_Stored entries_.
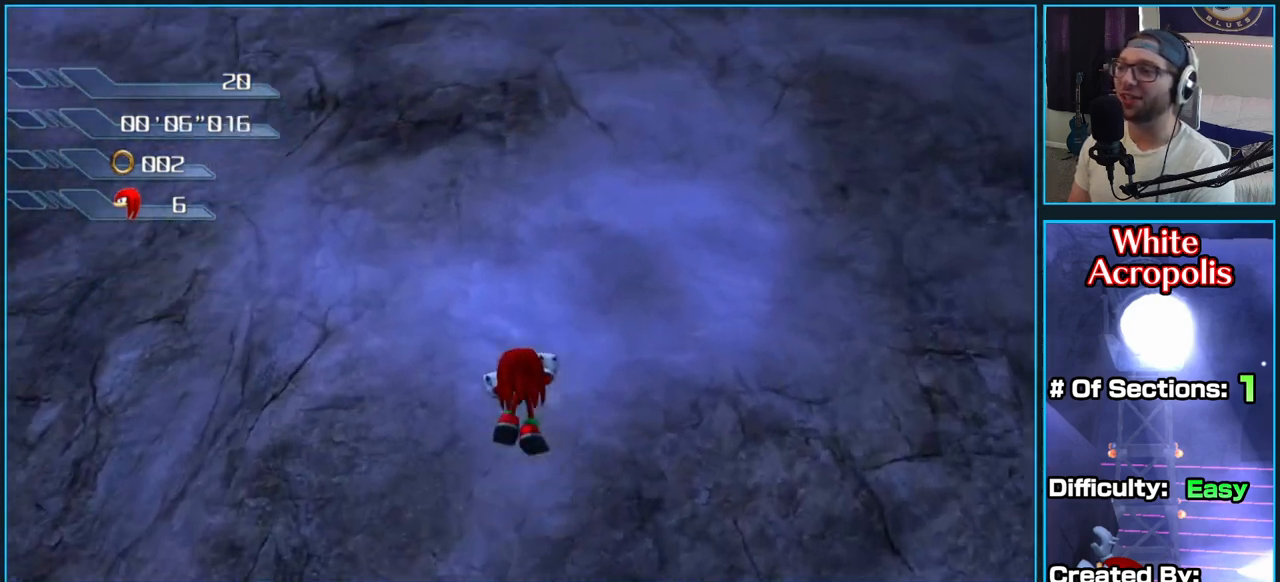
{"buttons": [], "left_stick": "up-right", "right_stick": "center", "button_events": []}
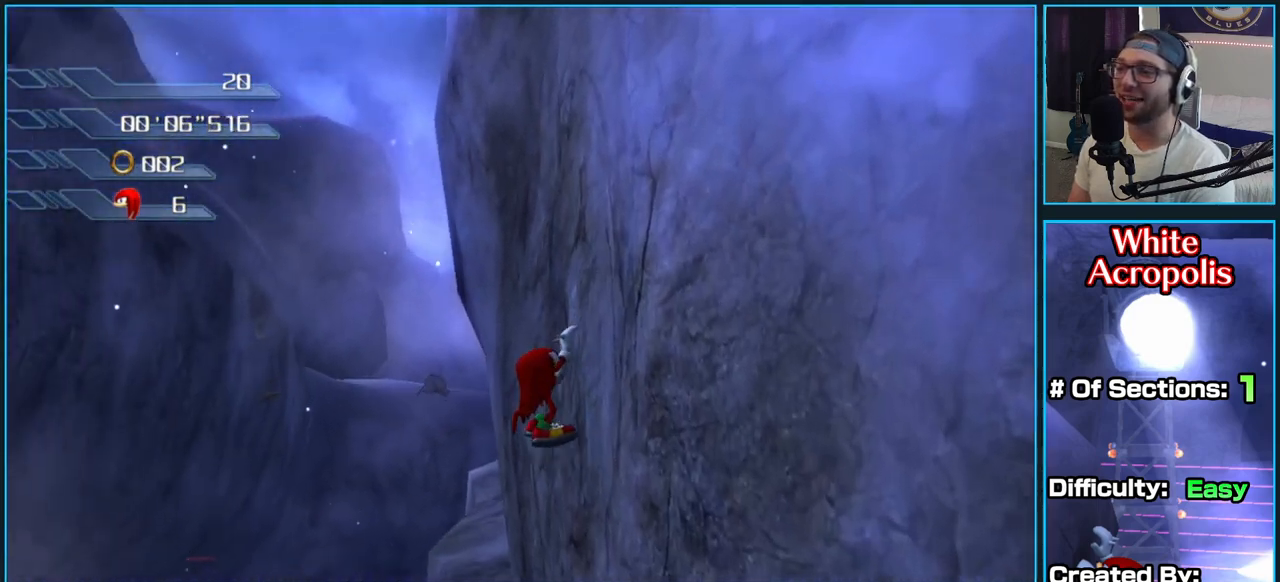
{"buttons": [], "left_stick": "up", "right_stick": "center", "button_events": []}
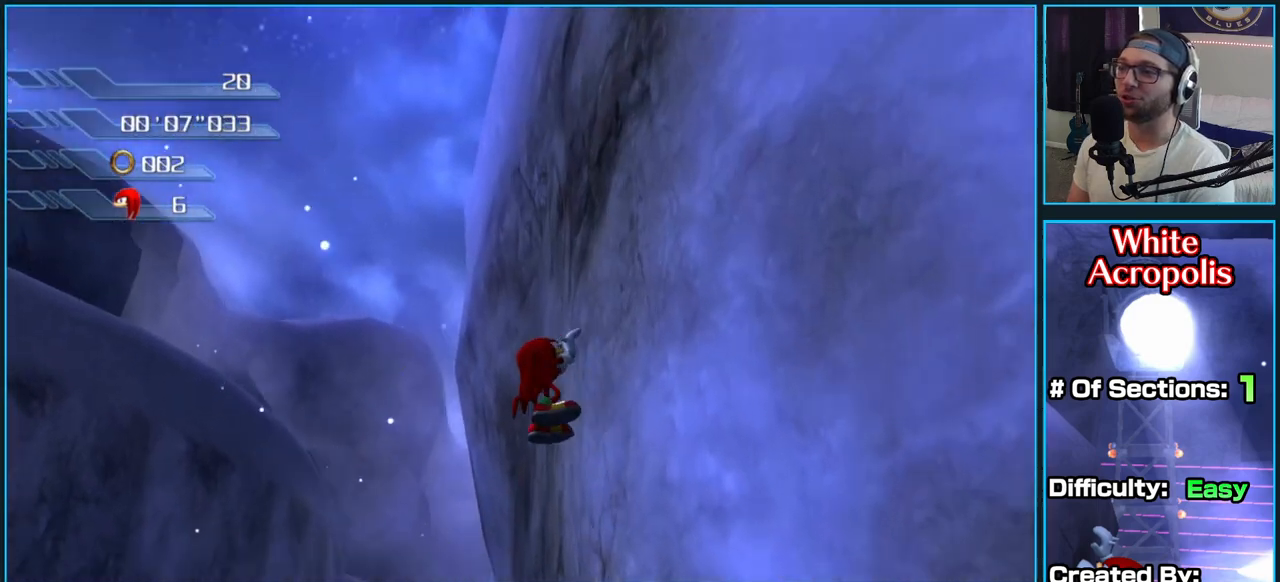
{"buttons": ["A"], "left_stick": "up", "right_stick": "center", "button_events": [[400, "A", "down"]]}
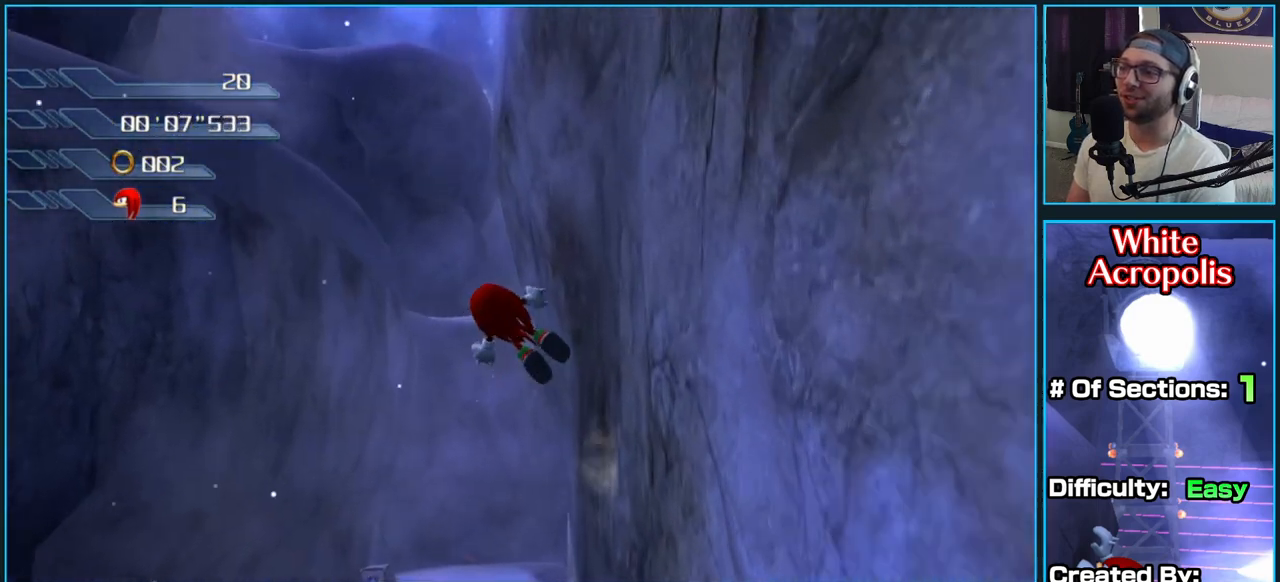
{"buttons": ["A"], "left_stick": "up", "right_stick": "center", "button_events": []}
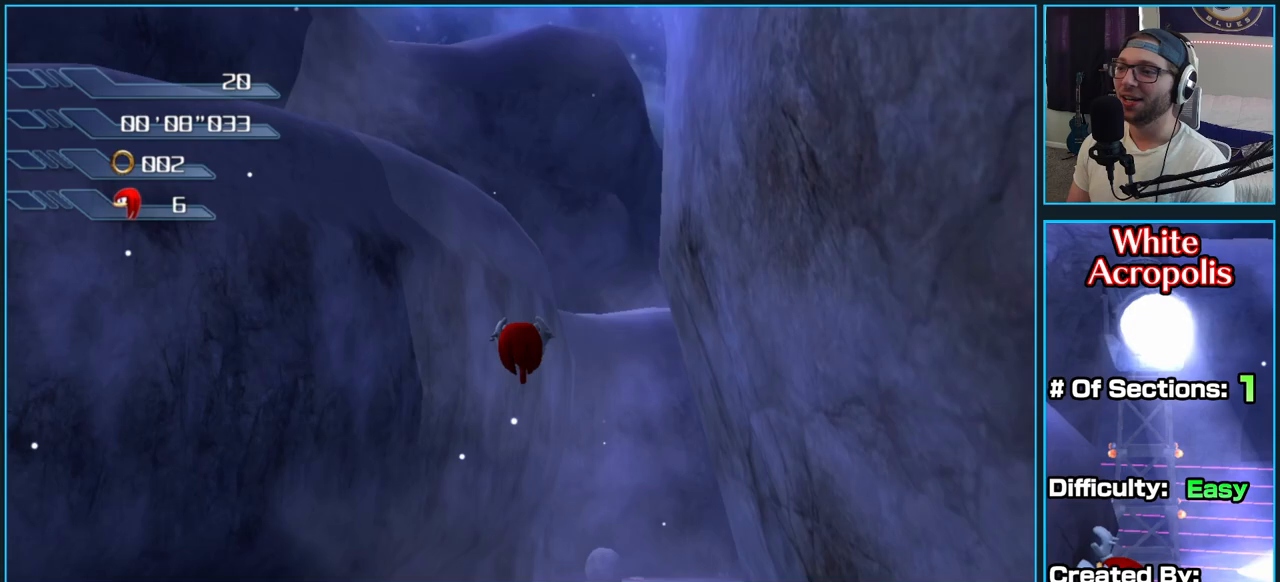
{"buttons": ["A"], "left_stick": "up-right", "right_stick": "center", "button_events": [[200, "A", "up"], [233, "A", "down"]]}
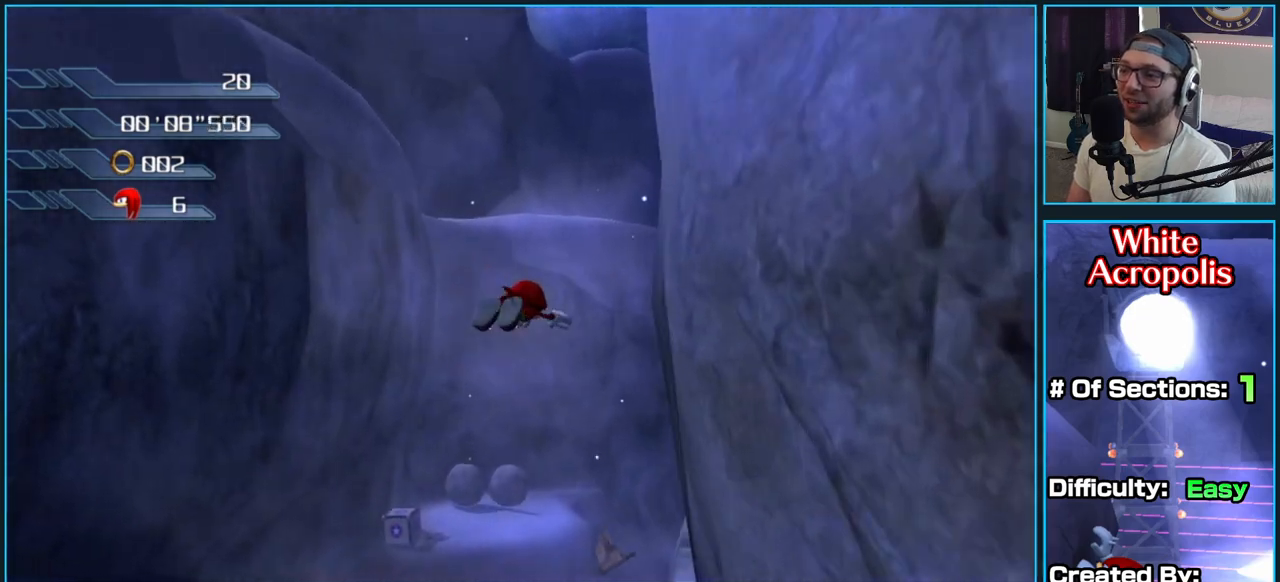
{"buttons": ["A"], "left_stick": "up", "right_stick": "center", "button_events": []}
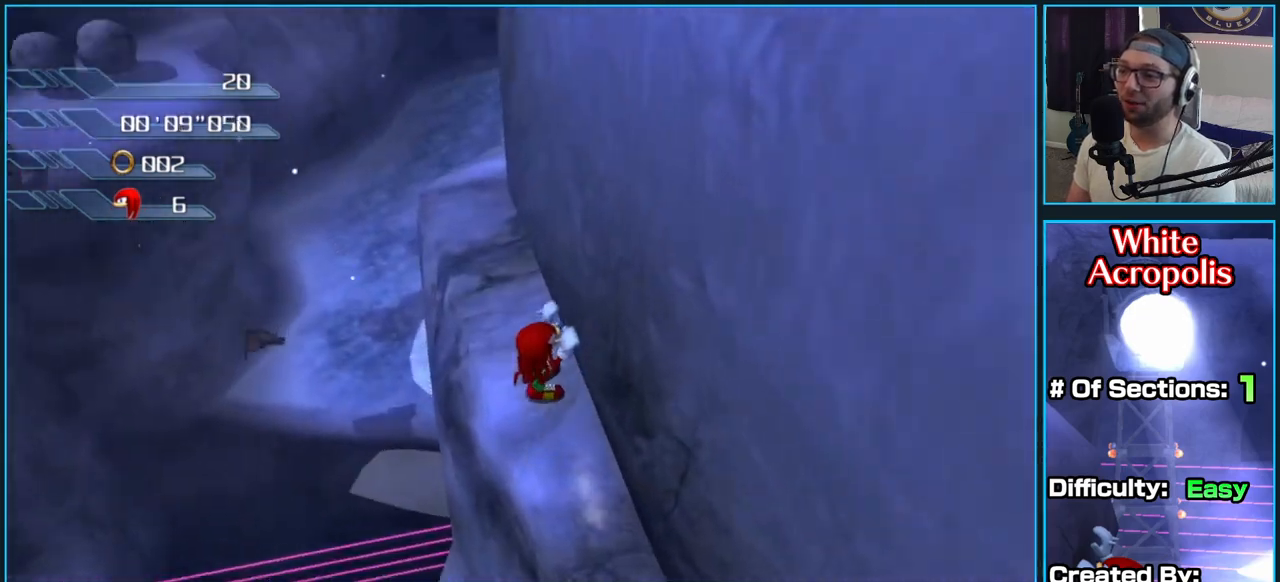
{"buttons": ["A"], "left_stick": "up", "right_stick": "center", "button_events": [[283, "A", "up"], [333, "A", "down"]]}
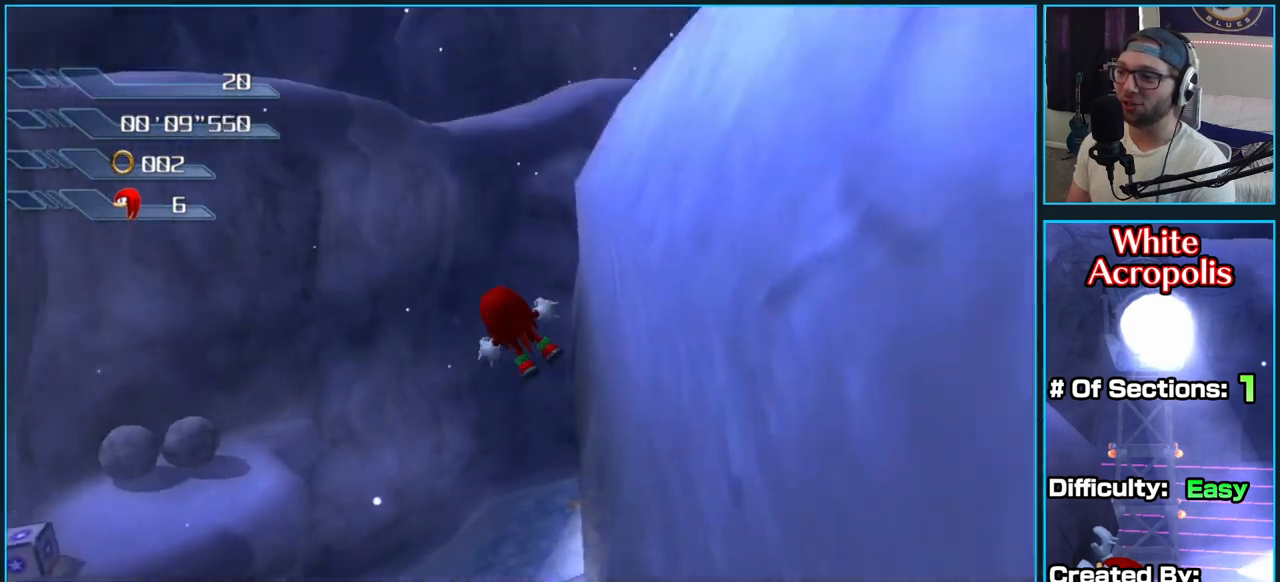
{"buttons": ["A"], "left_stick": "up", "right_stick": "center", "button_events": [[133, "A", "up"], [183, "A", "down"]]}
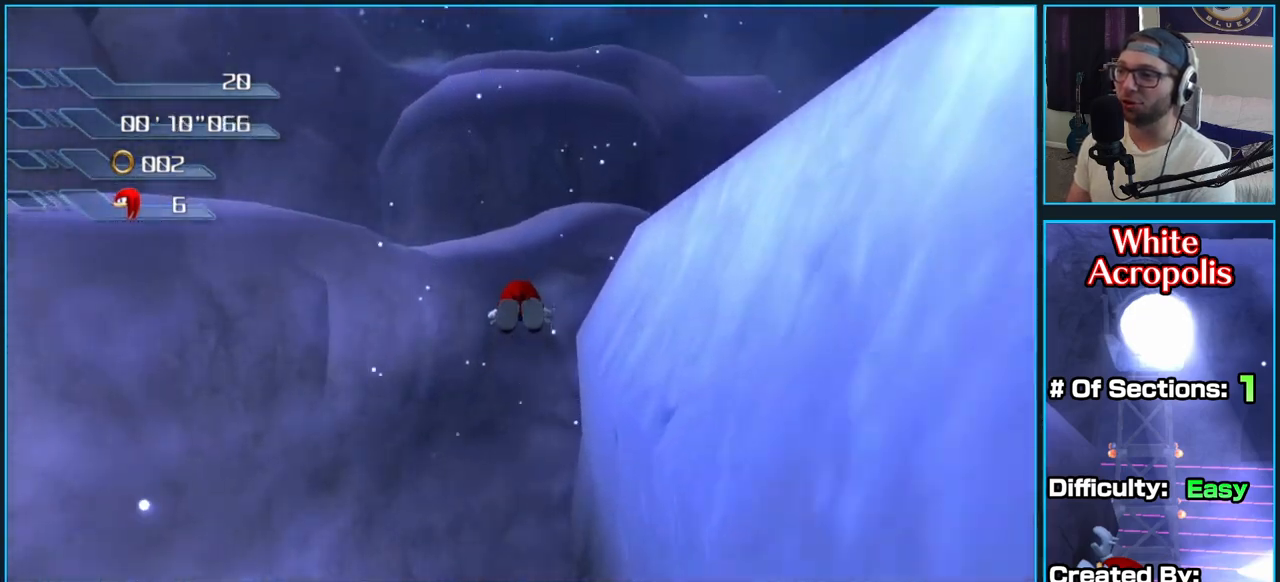
{"buttons": ["A"], "left_stick": "up", "right_stick": "center", "button_events": []}
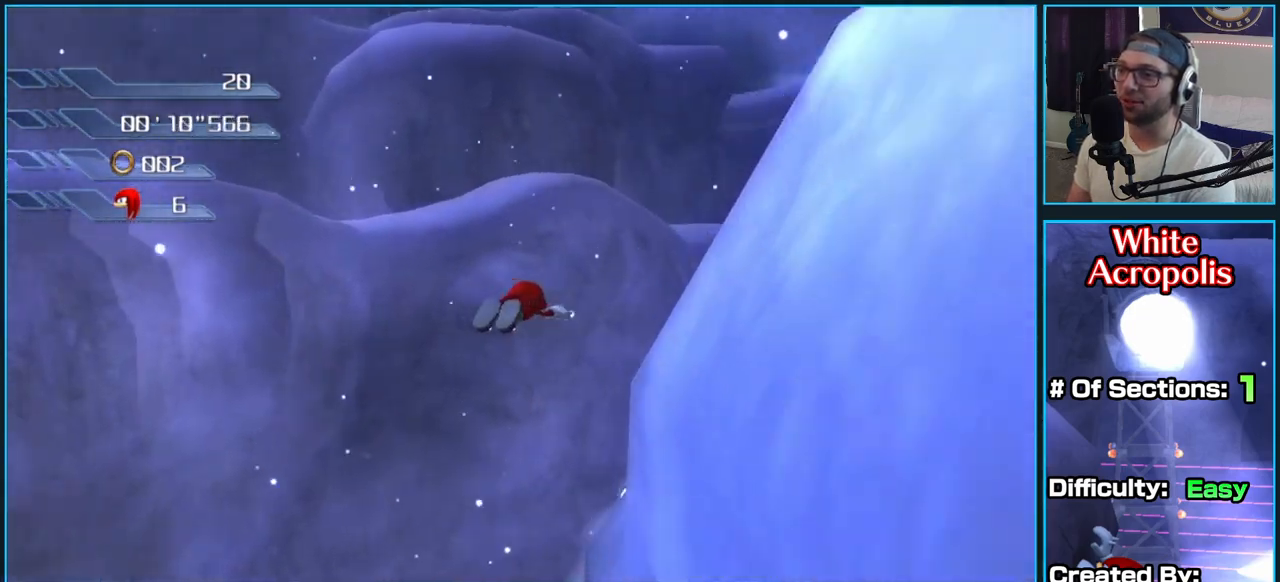
{"buttons": ["A"], "left_stick": "up", "right_stick": "center", "button_events": []}
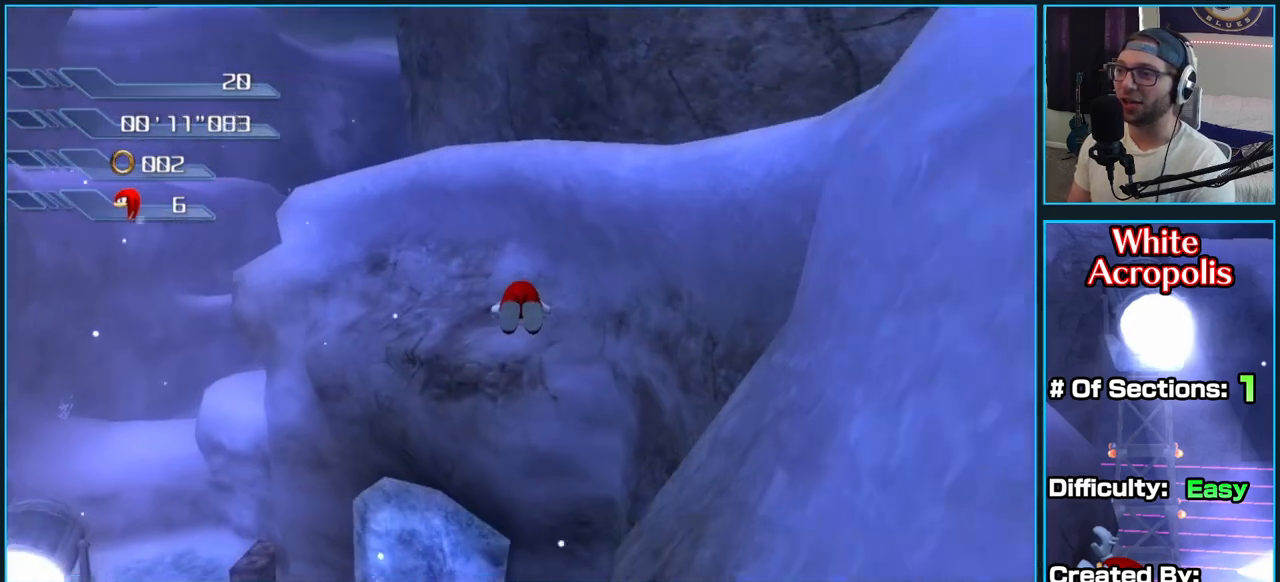
{"buttons": ["A"], "left_stick": "up", "right_stick": "center", "button_events": []}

_ABOUT THIS TASK_. The entries above need to be transcribed word for word, and the pictures stay out.

_ANSWER FOR THIS EXERCISE_.
{"buttons": [], "left_stick": "up-right", "right_stick": "center", "button_events": []}
{"buttons": [], "left_stick": "up", "right_stick": "center", "button_events": []}
{"buttons": ["A"], "left_stick": "up", "right_stick": "center", "button_events": [[400, "A", "down"]]}
{"buttons": ["A"], "left_stick": "up", "right_stick": "center", "button_events": []}
{"buttons": ["A"], "left_stick": "up-right", "right_stick": "center", "button_events": [[200, "A", "up"], [233, "A", "down"]]}
{"buttons": ["A"], "left_stick": "up", "right_stick": "center", "button_events": []}
{"buttons": ["A"], "left_stick": "up", "right_stick": "center", "button_events": [[283, "A", "up"], [333, "A", "down"]]}
{"buttons": ["A"], "left_stick": "up", "right_stick": "center", "button_events": [[133, "A", "up"], [183, "A", "down"]]}
{"buttons": ["A"], "left_stick": "up", "right_stick": "center", "button_events": []}
{"buttons": ["A"], "left_stick": "up", "right_stick": "center", "button_events": []}
{"buttons": ["A"], "left_stick": "up", "right_stick": "center", "button_events": []}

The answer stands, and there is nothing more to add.